How to manage paging with Solr?

Question

How to manage paging with Solr?

I have a site for ads ... I have Solr that searches for ads and then returns ID: nrs, which I then use to place in an array. Then I use this array to find any declarations in the MySql database where the identifier: s matches the identifier: s in the array returned by Solr.

Now, since this array can be very large (100 thousand records or more), then I will need to “display” the results, so maybe 100 when they returned at a time. And then use the 100 ID: s in MySql to find the ads.

So, is it possible on a page with SOLR?

And if so, how? I need some sample code ... And what will be the results.

Basically I need a detailed example!

thanks

+4

java sql php mysql solr

user188962 Feb 27 '10 at 16:43

source share

5 answers

Paging is controlled using start and rows , for example:

 ?q=something&rows=10&start=20

will give you 10 documents starting from document 20.

About getting other information from MySQL, you yourself. I and other people have already suggested that you save everything in Solr to avoid additional MySQL queries.

+20

Mauricio Scheffer Feb 28 '10 at 17:43

source share

This is probably a bit of an old question and a lot of useful answers and recommendations, but I will try to summarize the results and describe a solution for breaking up large data sets with the cursor , bec. I recently ran into this problem.

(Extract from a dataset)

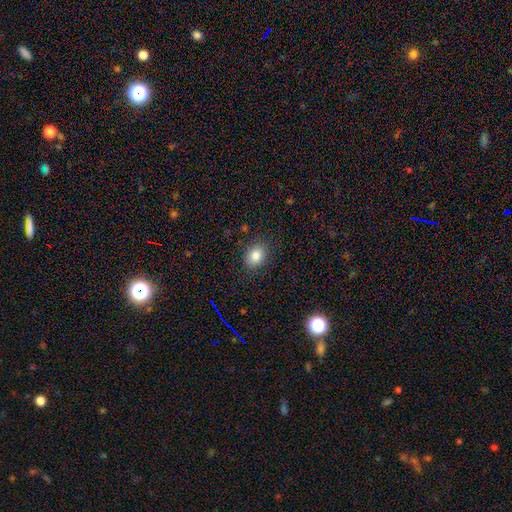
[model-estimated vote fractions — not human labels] A smooth galaxy with no disk features (84%) that is in between round and cigar-shaped (60%).

Vote fractions:
- Smooth or featured? smooth: 84% / star or artifact: 10% / featured or disk: 6%
- How rounded? in between: 60% / round: 39% / cigar-shaped: 1%
- Merging? none: 85% / minor disturbance: 11% / major disturbance: 3% / merger: 1%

Like Yonik mentioned , the problem with regular start / rows is that when we have a large dataset and start little further (much further) than zero, we have good overhead in terms of efficiency and memory. This is due to the fact that retrieving 20 documents from the “average” 500K + records using sorting, at least requires sorting the entire data set (sorting internal unique elements). Moreover, if the search is widespread, it will be even more resource intensive, bec. a dataset (of 500,020 rows) from each shard must be returned to the node aggregator to combine to find the applicable 20 rows.

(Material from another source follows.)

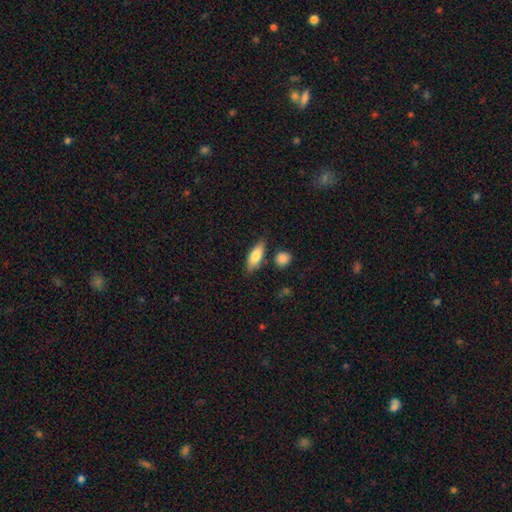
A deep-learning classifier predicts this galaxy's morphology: A smooth galaxy with no disk features (77%) that is in between round and cigar-shaped (70%).

Vote fractions:
- Smooth or featured? smooth: 77% / featured or disk: 16% / star or artifact: 6%
- How rounded? in between: 70% / cigar-shaped: 27% / round: 3%
- Merging? none: 77% / minor disturbance: 14% / merger: 7% / major disturbance: 3%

Solr cannot calculate which corresponding document is the result of 999001st in sorted order, without first determining that the first 999,000 comparable sorted results.

The solution here is to use Solr cursorMark .

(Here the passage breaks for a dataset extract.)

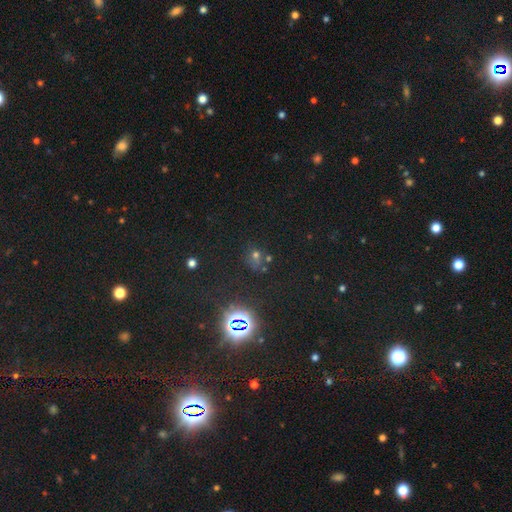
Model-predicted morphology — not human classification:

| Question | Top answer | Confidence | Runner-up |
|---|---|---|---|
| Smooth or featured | star or artifact | 53% | smooth (36%) |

In the first query, you declare &cursorMark=* . This means the following:

You might think that this is like start=0 as a way to tell Solr to “start at the beginning of my sorted results”, except that it also tells Solr that you want to use the cursor.

! Here you can describe that your sort clauses should include a uniqueKey field . This field can be id if its unique.

Part of the first request will look like this:

 ?sort=price desc,id asc&start=0&cursorMark=* ...

As a result, you get the following structure

 { "response":{"numFound":20,"start":0,"docs":[ /* docs here */ ]}, "nextCursorMark":"AoIIRPoAAFBX" // Here is cursor mark for next "page" }

To get the next page, the following query would look like this:

 ?sort=price desc,id asc&start=0&cursorMark=AoIIRPoAAFBX ...

Pay attention to cursorMark from the previous answer. And as a result, you get the next page of results (the same structure as the first answer, but with a different value for nextCursorMarker ). Etc...

This approach is ideal for infinite scroll scrolling, but there are some things to think about to use it in classic pagination :).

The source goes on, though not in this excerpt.